We opted to come in on weekends and paint the decrepit cat cages. One of the cat residents was Fifo, about a year old, and as Stew recalls, a genius at self-marketing: While other cats scampered or stayed away from us, Fifo jumped on Stew’s shoulder and would not leave him alone.
It’s a promotion strategy called the “I’m going home with you, buddy, even if you don’t know it yet.”
And he did. SPA records had him as “Antoine,” a ridiculous name for a stray cat, even a good-looking specimen as him. At the time I had read that Cubans had nicknames for Castro that they used for discreetly bad-mouthing the bearded Maximum Leader. One of the nicknames was “El Fifo,” and so Antoine became Fifo.
When we moved to the ranch Fifo came along, followed later by Domino, also a former recluse of the animal shelter.
His days here have been as good for a cat and they can be. At first he roamed the entire seven acres and even ventured into the ranch next door. He got along, or tolerated the dogs, and ignored the other cats. One day he showed up with the tip of the right ear missing, for reasons unknown.
Age and lately his declining health, though, gradually limited his outdoor ventures to just outside the house, and finally the back terrace where he would sleep for hours and catch some rays.
Fifo’s homestretch journey has been sad but also interesting. His walk became an aimless totter to the kitchen for a sip of water, followed by a brief stop at the terrace, and then a return to his den in the master closet.
Fred, the other Tom cat, became uncommonly kind toward Fifo, and sleeping close to him and sometimes licking his face. “Cheer up, ol’ chum!”

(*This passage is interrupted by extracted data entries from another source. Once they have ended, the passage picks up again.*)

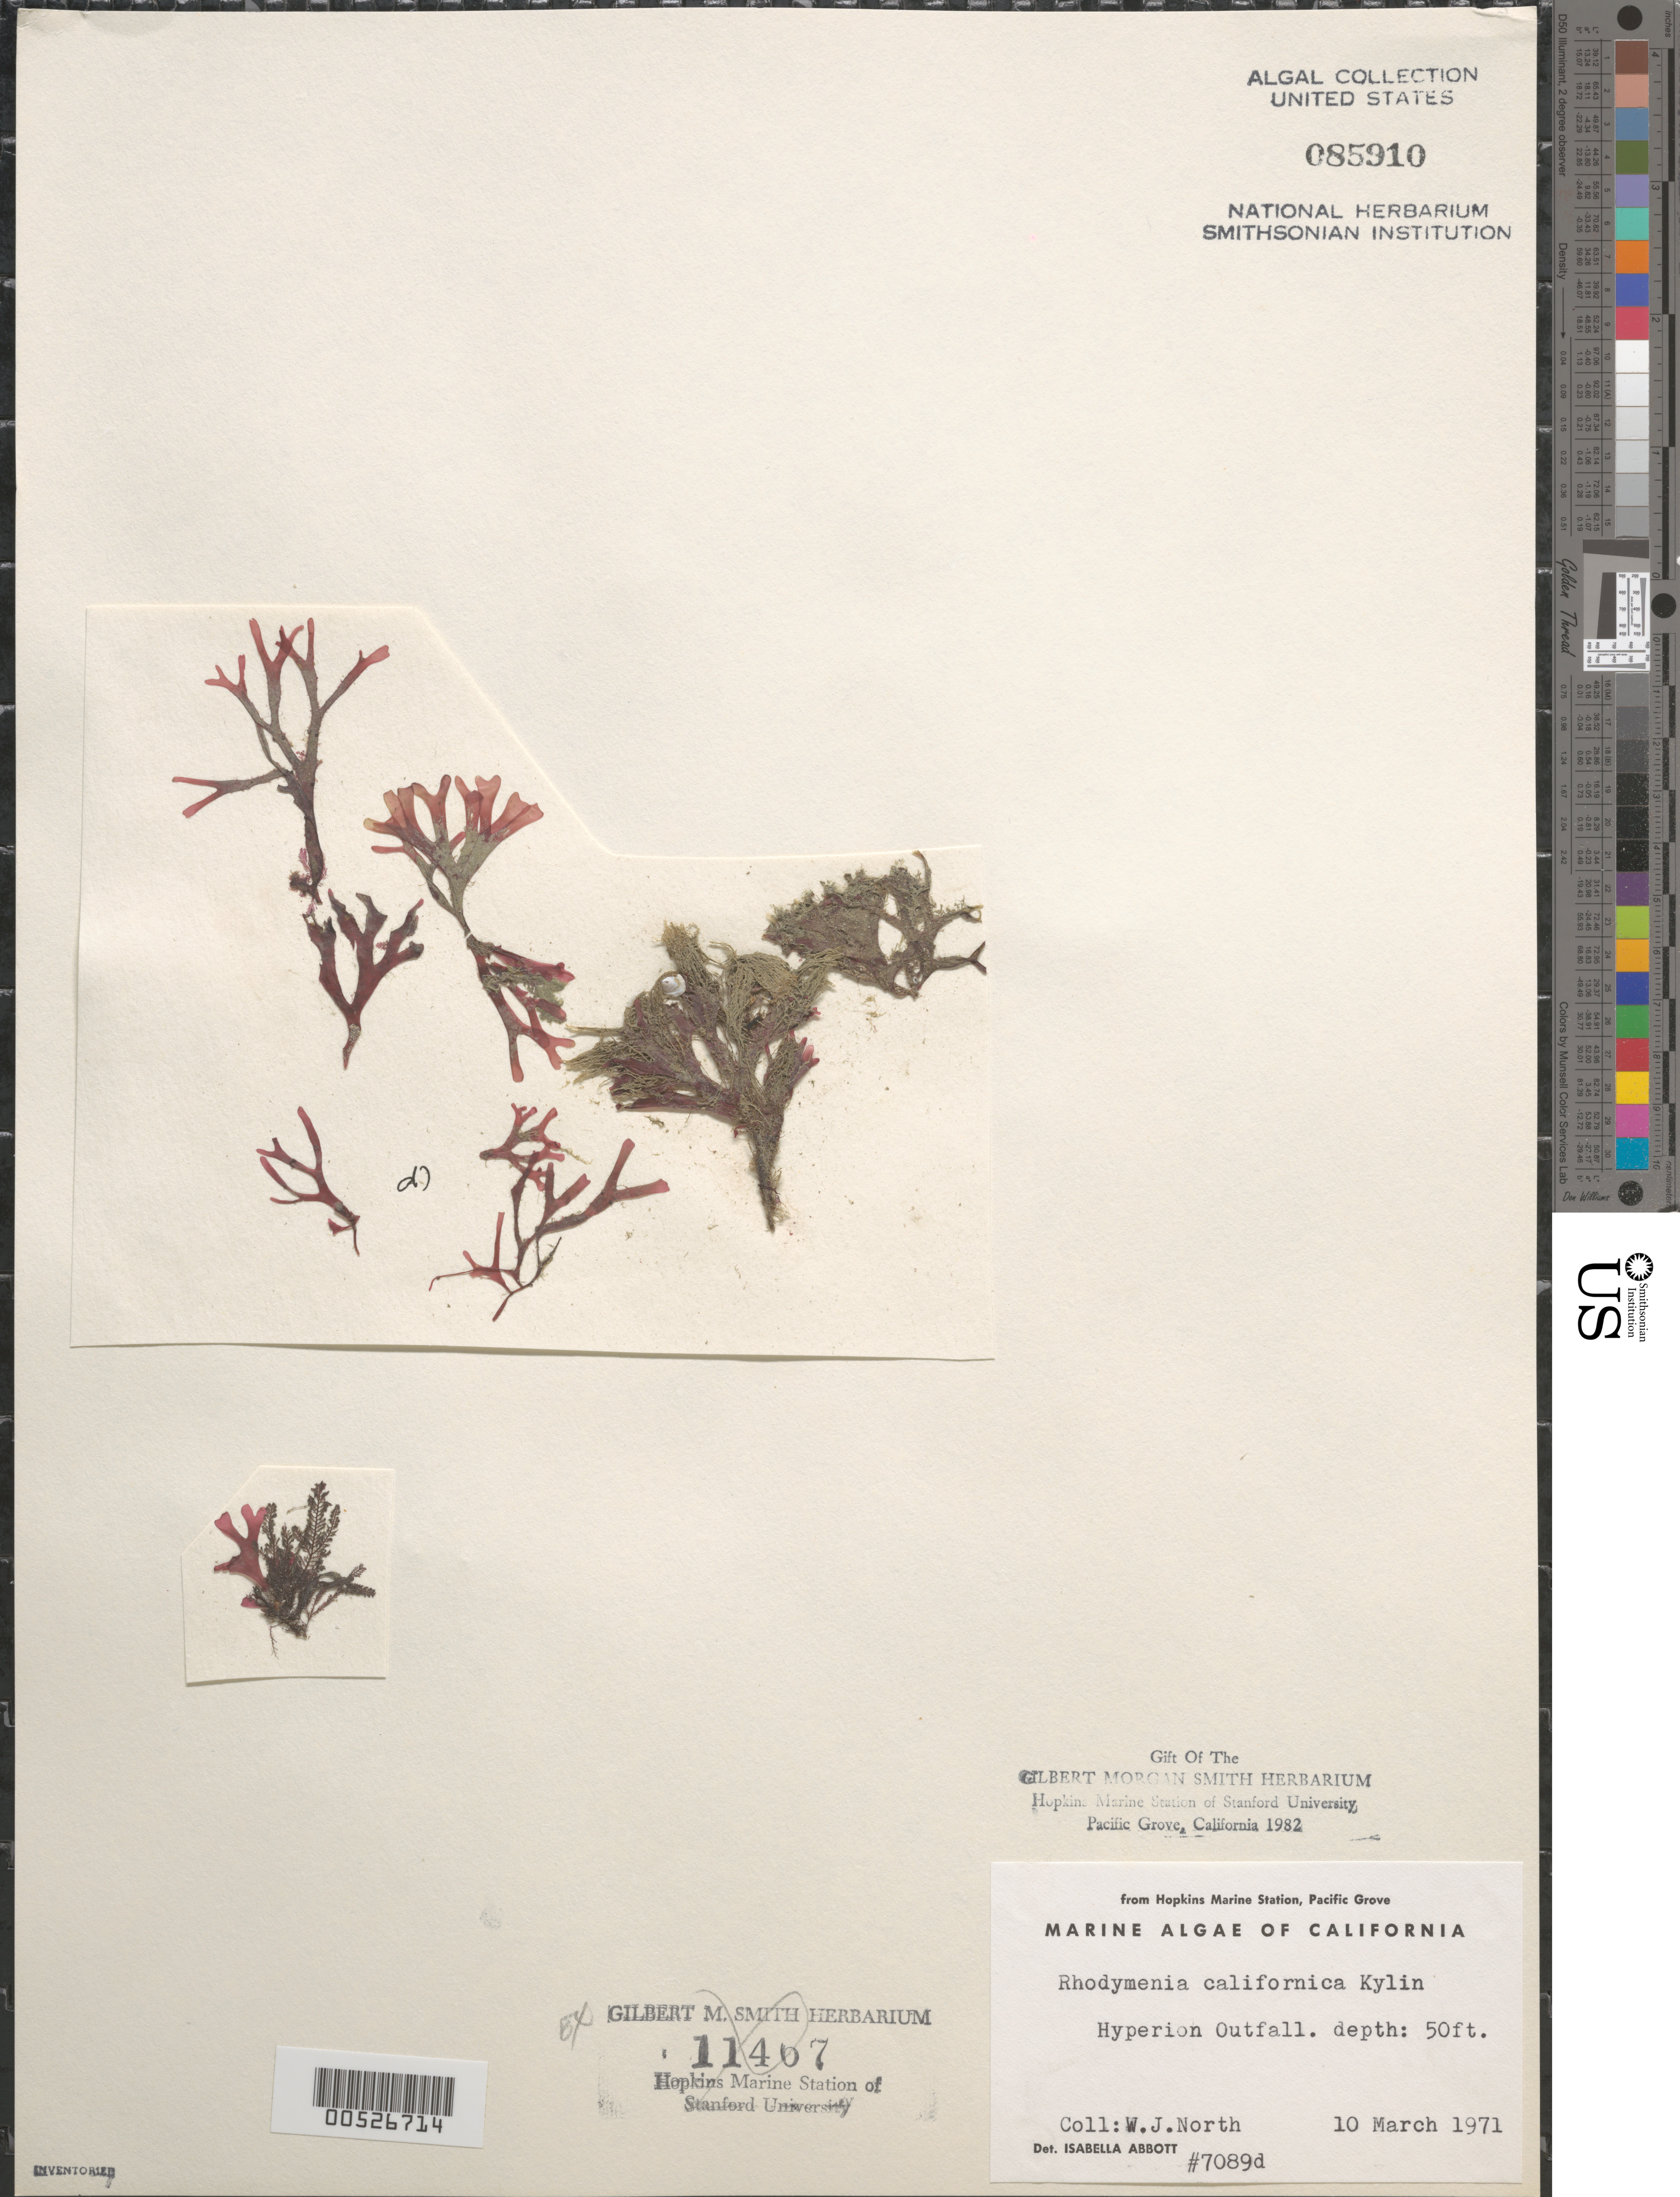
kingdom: Plantae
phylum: Rhodophyta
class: Florideophyceae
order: Rhodymeniales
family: Rhodymeniaceae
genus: Rhodymenia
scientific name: Rhodymenia californica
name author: Kylin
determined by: Abbott, Isabella A.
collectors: W. North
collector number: IAA 7089d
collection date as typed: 10 Mar 1971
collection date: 1971-03-10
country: United States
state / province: California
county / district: Los Angeles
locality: Hyperion Outfall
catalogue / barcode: US 85910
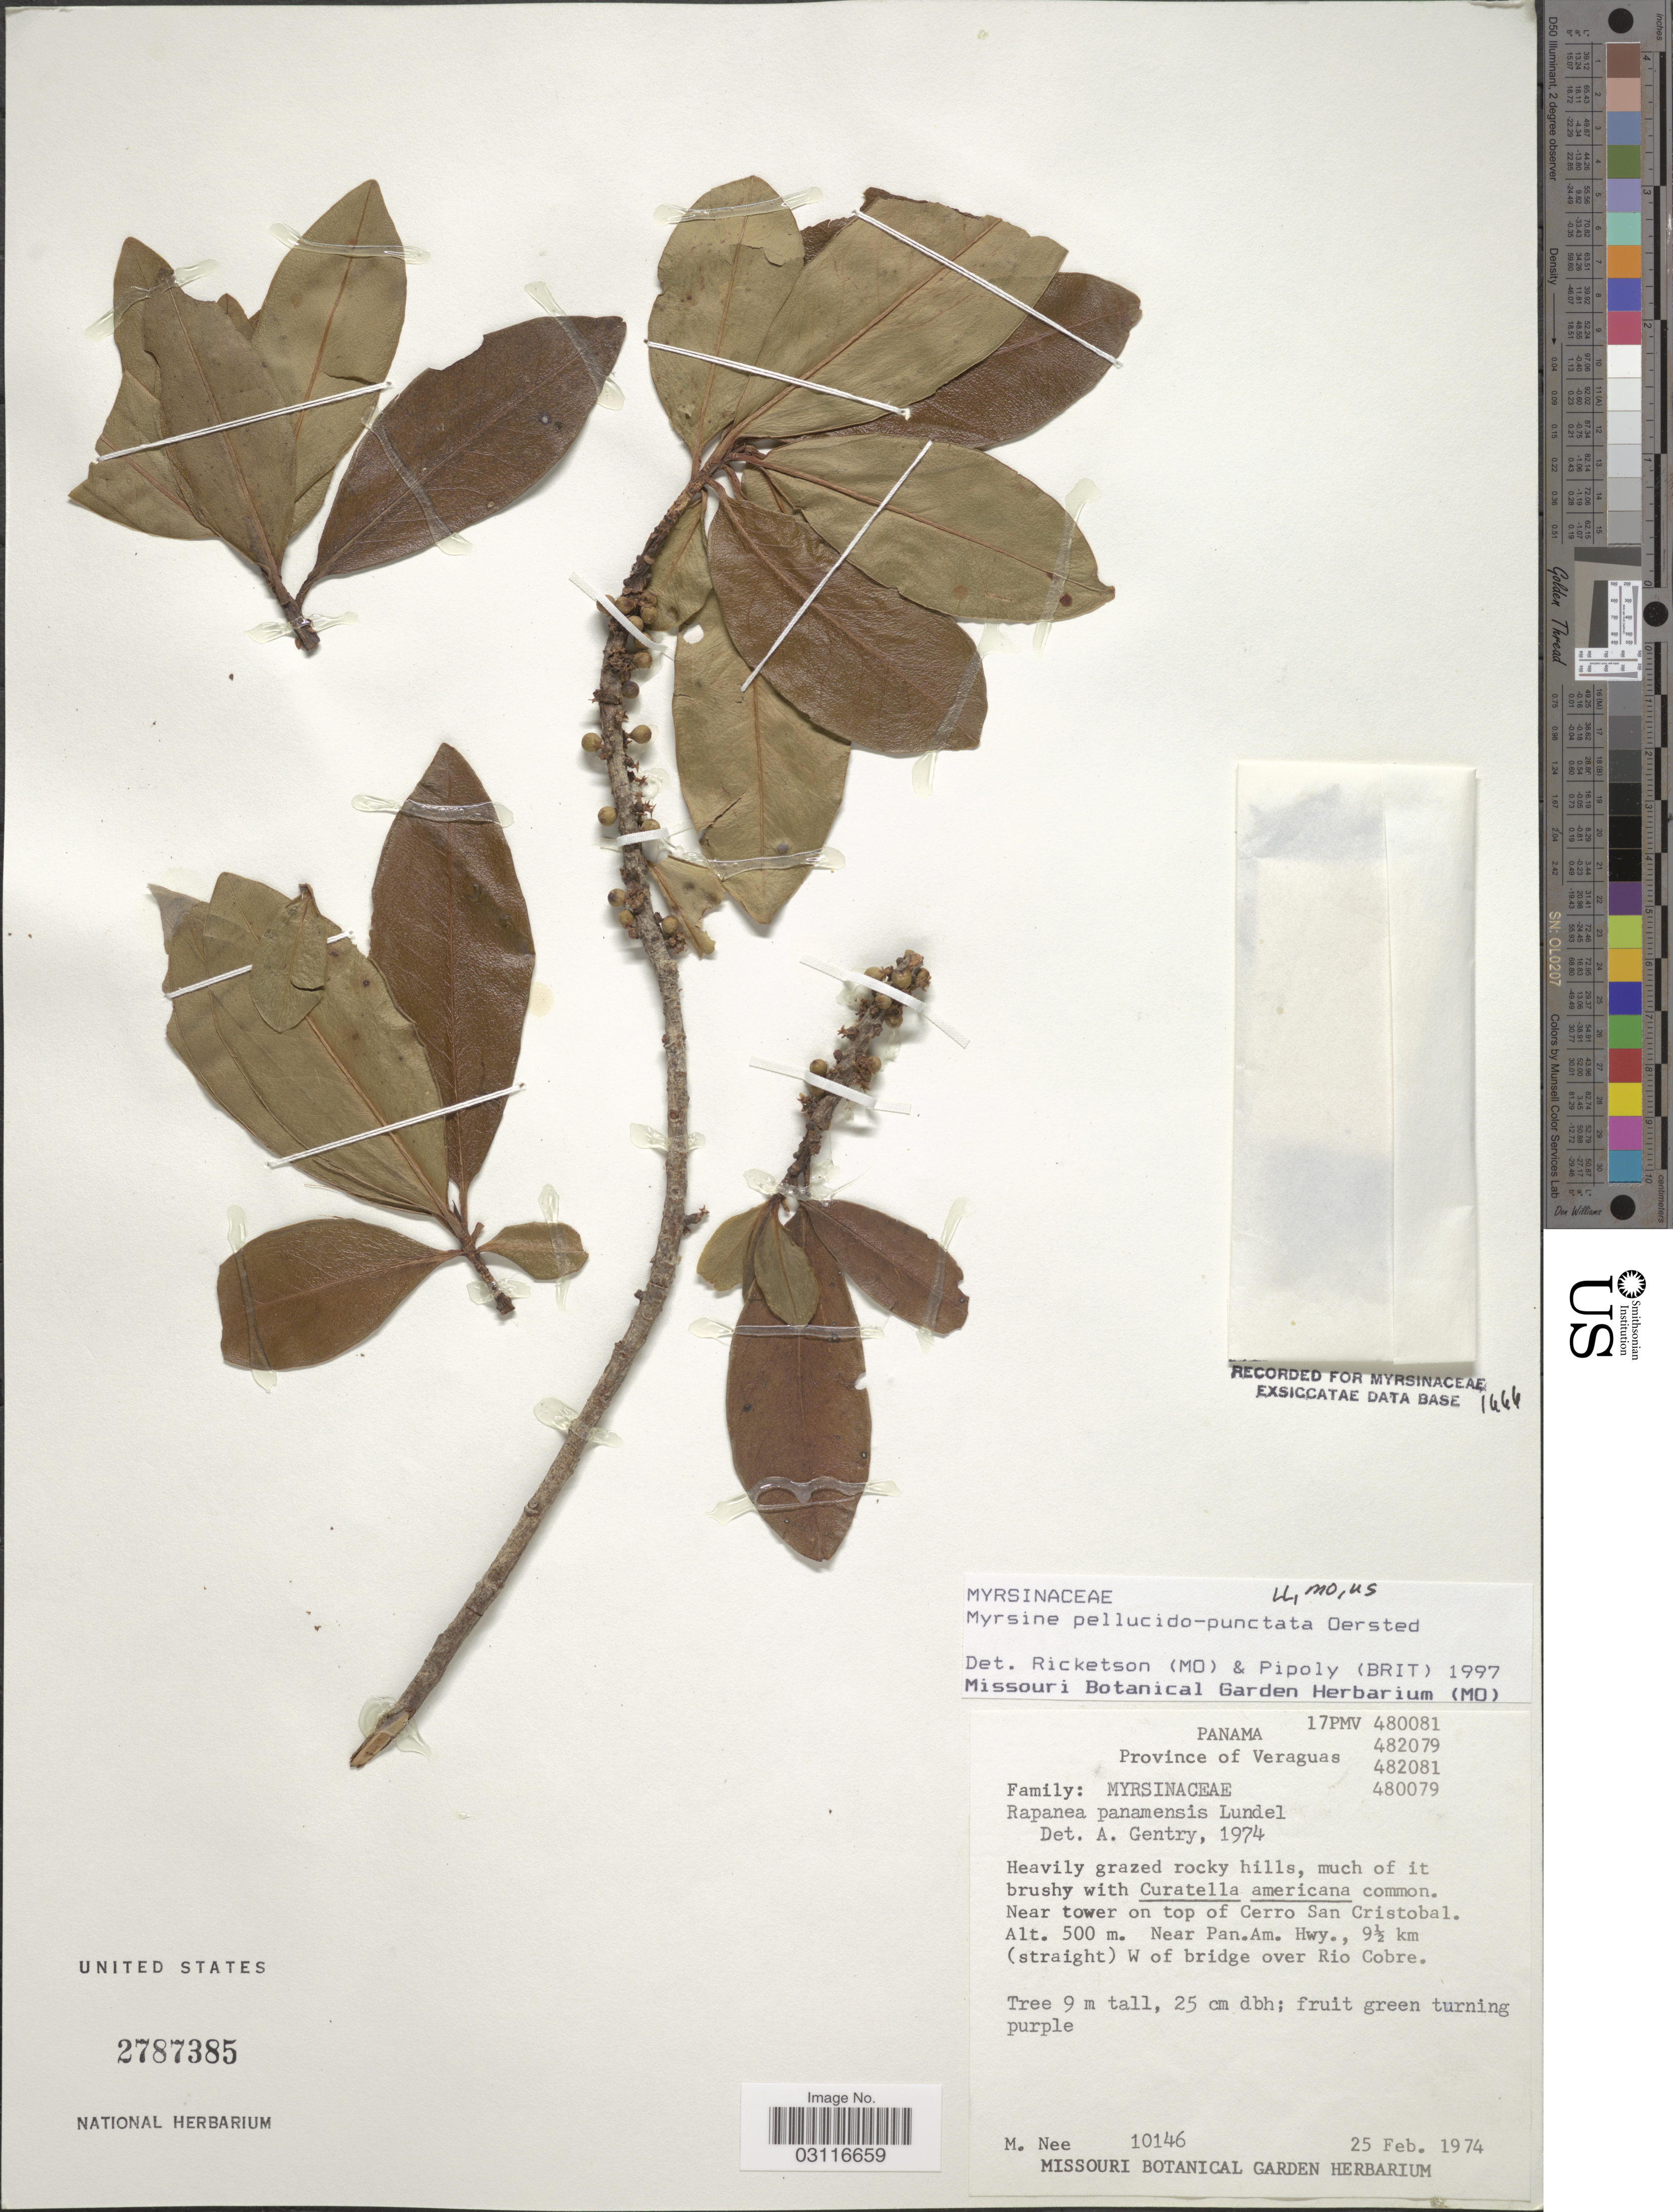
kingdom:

And the dogs, which used to chase Fifo around relentlessly, also began keeping a respectful distance, a curious display of inter-species kindness, perhaps, for a frail member of the family.
We had planned to go to Dr. Vázquez today to put Fifo to sleep. The old cat couldn’t go another day without food or water.
Instead, last night Fifo died quietly and peacefully in his sleep. We’re glad we followed Dr. Vázquez’ advice and allowed our old cat the chance to die on his own time and terms.